The simple reason is that stoves in India heat up liquids significantly faster and are more aggressive than the ones in California. The ambient temperature in Chennai is sizzling to the point of being unbearably hot. The scorching temperatures not only help boil your milk faster, but keep the liquid hotter long after the heat has been turned off. What you get as a result is an almost sunda kaachina paal, with or without a long simmer.
Additionally, Indian moms spend several minutes prepping food, whether it is grinding chutneys or steaming idlis, before they get a moment to prepare your coffee. That little wait causes the milk to simmer a little longer, making it ideal for creating restaurant-style degree kaapis in your home.
In contrast, this process is longer to accomplish here in California. The ambient temperature here in the SF Bay Area is much cooler and lowers the temperature of the milk within a minute of turning off the heat. To achieve a similar taste and texture, you will need several boils and a longer simmer to achieve the same effect.

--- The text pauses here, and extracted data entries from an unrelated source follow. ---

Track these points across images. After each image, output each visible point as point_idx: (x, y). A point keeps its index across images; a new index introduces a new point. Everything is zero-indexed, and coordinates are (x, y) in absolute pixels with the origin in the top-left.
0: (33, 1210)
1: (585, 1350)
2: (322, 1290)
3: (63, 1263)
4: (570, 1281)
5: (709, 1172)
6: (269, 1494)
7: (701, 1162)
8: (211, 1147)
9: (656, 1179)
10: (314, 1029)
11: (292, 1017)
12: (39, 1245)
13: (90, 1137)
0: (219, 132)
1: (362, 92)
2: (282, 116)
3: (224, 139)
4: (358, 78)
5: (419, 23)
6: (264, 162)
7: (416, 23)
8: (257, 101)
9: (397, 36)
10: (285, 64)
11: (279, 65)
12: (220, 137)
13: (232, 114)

It now makes sense why my parents hover near the stove when they visit us or ask for extra strong and extra hot beverages at coffee shops. Coffee shops predominantly make Italian-style coffee recipes that heat your milk in a flash using the steam wand for a silkier microfoam that is perfect for creating latte art. This is completely different from the South Indian norai, a visibly perforated microfoam with pronounced bubbles to trap the flavors of both coffee and milk by cooking the milk to a specific consistency.
While both are excellent in their own way, the former leans closer to the taste of fresh, hot milk and the latter on the caramelized notes of cooked milk, which is much harder to replicate with a steam wand. This is what I believe makes a great cup of South Indian Filter Coffee and sets it apart from the average cups you have had.